As mentioned above, a diversification lease will grant the lessee non-exclusive tenure over the affected land. The tenant will not be authorized to use the land to the exclusion of all others.

Diversification leases are intended to co-exist with mining rights, and as such will allow mining lease holders to enter the land to undertake mining activities as permitted under the Mining Act 1978.

Native title will not be extinguished by the granting of a diversification lease. Indigenous persons, including native title holders and traditional owners, will retain their right to enter unimproved and unrestricted areas of land to undertake activities consistent with their rights under the Native Title Act 1993. When it is established that native title exists or may exist, future legal process under the Native Title Act 1993 needs to be addressed. This will most likely be met through the negotiation of an Indigenous Land Use Agreement with the Indigenous title holders or claimants.

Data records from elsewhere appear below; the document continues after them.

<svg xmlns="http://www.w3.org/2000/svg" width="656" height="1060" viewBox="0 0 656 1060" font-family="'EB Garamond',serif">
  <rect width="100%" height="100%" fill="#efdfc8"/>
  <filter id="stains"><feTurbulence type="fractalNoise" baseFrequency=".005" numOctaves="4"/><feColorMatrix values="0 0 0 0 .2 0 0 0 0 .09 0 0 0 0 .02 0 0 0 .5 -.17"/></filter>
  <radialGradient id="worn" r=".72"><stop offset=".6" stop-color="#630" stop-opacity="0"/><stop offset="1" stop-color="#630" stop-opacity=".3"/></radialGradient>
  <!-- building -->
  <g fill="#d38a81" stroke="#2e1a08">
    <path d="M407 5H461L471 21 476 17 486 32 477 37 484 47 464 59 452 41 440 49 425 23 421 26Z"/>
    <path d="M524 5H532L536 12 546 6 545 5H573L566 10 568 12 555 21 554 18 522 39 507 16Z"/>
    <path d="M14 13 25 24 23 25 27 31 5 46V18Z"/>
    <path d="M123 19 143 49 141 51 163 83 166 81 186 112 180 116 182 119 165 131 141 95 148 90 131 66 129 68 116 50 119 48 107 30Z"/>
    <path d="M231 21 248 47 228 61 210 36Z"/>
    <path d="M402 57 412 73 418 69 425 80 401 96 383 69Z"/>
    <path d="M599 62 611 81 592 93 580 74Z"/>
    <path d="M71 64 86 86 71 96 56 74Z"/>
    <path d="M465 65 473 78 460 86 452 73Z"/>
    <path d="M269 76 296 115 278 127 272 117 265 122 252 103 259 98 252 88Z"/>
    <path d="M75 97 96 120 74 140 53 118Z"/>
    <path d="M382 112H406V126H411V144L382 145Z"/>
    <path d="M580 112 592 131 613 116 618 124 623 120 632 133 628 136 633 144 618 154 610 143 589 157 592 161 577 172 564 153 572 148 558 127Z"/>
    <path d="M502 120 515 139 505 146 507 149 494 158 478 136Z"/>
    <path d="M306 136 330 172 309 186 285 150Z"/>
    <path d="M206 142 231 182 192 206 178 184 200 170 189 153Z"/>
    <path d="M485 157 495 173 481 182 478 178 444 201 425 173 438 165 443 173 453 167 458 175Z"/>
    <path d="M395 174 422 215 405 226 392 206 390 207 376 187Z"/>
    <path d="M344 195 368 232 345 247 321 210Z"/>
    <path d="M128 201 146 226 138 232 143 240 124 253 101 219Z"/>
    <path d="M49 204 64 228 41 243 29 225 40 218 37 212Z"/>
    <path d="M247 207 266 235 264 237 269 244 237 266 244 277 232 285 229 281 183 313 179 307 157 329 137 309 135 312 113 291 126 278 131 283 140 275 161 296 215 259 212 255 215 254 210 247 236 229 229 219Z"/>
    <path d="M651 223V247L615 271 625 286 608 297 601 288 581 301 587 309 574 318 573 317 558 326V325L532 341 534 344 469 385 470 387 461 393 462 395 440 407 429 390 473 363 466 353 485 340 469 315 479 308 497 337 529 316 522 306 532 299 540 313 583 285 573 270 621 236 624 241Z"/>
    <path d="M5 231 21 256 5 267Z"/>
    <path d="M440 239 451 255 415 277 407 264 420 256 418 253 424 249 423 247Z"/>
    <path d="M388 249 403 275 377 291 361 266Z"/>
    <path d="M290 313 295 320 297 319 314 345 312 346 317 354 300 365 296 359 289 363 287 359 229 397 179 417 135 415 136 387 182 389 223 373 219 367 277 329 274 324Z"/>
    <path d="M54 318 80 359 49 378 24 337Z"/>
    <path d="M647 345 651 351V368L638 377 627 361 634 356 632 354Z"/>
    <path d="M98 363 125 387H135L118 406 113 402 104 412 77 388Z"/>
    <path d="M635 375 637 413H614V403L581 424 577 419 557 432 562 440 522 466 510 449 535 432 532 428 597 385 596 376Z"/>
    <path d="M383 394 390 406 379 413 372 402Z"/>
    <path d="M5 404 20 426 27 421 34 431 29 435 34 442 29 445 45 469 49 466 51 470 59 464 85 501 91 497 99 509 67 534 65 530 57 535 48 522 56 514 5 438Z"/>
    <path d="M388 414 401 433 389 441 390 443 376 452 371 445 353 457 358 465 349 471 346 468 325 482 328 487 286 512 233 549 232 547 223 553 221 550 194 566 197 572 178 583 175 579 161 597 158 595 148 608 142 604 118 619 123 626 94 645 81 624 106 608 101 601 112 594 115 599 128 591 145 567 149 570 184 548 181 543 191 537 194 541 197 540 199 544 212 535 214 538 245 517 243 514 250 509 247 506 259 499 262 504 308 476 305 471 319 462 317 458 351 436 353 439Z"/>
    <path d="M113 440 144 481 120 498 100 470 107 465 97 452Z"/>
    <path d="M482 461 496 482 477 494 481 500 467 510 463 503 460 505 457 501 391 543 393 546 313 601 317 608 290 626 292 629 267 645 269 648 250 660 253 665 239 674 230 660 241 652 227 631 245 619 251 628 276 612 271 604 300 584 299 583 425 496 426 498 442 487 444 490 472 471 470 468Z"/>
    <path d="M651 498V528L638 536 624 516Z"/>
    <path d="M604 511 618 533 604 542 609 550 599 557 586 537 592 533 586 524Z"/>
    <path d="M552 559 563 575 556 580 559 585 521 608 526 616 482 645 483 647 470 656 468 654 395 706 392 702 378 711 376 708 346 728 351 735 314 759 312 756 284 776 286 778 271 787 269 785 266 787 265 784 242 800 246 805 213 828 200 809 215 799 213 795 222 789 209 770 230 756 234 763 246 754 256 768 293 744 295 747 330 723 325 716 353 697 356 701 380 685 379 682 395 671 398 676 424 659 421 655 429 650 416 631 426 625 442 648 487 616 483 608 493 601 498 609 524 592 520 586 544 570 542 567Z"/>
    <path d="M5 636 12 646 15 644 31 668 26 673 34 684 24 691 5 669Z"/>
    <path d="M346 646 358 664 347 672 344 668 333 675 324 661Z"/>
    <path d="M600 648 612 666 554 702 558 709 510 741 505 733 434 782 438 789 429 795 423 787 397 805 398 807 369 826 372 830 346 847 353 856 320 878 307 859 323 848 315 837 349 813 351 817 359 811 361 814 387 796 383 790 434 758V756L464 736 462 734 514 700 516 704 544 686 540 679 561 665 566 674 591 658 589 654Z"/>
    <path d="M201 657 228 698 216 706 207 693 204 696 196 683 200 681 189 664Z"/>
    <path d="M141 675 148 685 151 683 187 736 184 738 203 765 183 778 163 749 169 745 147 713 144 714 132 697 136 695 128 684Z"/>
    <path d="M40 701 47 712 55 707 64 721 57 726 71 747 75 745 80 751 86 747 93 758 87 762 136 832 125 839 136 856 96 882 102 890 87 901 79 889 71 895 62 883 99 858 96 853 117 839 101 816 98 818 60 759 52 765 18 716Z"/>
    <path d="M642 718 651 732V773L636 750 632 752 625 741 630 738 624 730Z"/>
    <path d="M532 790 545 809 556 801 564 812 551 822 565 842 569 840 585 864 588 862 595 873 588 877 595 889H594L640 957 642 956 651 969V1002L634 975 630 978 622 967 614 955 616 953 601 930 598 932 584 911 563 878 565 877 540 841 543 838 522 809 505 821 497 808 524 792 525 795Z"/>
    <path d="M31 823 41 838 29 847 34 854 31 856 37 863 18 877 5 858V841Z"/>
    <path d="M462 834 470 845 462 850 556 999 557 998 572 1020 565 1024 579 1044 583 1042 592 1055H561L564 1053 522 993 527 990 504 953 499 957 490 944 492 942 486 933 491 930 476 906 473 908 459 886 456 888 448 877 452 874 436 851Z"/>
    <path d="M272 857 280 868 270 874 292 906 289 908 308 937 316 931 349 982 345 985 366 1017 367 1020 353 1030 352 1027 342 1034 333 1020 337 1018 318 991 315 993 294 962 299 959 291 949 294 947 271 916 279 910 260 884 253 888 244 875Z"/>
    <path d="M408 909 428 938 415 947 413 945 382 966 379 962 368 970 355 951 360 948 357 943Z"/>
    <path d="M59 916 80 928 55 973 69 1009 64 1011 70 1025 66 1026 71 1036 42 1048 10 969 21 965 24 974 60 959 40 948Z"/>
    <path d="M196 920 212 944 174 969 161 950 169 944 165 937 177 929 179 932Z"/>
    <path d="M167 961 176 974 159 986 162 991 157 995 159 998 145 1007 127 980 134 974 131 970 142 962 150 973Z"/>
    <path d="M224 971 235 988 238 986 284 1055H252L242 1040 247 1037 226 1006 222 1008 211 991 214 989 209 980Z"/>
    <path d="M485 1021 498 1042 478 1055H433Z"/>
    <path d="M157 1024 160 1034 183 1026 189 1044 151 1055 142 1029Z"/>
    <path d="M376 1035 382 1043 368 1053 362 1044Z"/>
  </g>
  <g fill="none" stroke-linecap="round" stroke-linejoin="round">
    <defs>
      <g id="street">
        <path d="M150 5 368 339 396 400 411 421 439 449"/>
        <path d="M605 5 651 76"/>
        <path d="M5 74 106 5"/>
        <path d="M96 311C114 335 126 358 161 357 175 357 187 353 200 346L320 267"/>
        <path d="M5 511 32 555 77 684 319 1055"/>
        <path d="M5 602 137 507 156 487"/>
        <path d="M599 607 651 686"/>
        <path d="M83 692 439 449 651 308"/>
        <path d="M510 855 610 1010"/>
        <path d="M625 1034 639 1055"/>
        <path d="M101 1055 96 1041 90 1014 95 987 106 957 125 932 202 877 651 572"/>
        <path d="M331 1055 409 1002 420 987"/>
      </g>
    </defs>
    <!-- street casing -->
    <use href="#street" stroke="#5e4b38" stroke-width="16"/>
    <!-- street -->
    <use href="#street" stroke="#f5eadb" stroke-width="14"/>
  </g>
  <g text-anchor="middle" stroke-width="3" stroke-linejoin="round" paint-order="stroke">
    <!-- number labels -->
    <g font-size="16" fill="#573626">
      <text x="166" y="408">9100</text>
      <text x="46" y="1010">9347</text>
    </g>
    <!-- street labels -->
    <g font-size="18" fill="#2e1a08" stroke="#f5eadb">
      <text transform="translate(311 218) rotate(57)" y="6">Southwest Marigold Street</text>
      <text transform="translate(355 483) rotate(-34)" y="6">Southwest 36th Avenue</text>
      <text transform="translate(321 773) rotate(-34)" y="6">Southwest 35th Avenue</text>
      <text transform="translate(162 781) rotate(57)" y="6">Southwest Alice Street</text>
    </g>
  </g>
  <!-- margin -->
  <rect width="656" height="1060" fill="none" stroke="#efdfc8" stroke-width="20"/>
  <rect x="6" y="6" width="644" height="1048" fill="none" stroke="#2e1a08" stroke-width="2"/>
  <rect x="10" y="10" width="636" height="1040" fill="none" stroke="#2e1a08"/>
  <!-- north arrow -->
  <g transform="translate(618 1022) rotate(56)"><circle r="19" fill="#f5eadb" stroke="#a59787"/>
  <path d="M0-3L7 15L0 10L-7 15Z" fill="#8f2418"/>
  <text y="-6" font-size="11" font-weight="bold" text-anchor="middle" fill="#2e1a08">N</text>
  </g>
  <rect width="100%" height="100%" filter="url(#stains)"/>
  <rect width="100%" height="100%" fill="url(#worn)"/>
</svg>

The Minister for Lands may also grant others a license to access the land under the LAA, provided the consent of the lessee and any native title holders is obtained, and this does not adversely affect any relevant interest holders, including the lessee .

Despite the tenure being non-exclusive, some identified areas of land may be recognized as ‘exclusive’, including areas containing substantial structures associated with intensive use, such as processing plants, solar panel arrays and tourism facilities.

Where the diversification lease is to be granted on Crown land that is already the subject of a lease in terms of the LAA, such as a pastoral lease, the relevant portion of land must first be ceded from the existing lease.


The intention is that diversification leases will provide a simplified new form of tenure that will encourage the growth of renewable energy in the state, as well as create opportunities for conservation, tourism and economic development and land management for Aboriginal people. It remains to be seen whether, and if so, to what extent the need to negotiate with mining proponents, native title parties and other existing pastoral leaseholders may be an obstacle to this new type of tenure.

We will keep you updated as the bill progresses through the Parliament of Western Australia. The bill is expected to be passed in the first half of 2023, with changes to be implemented by the end of the year.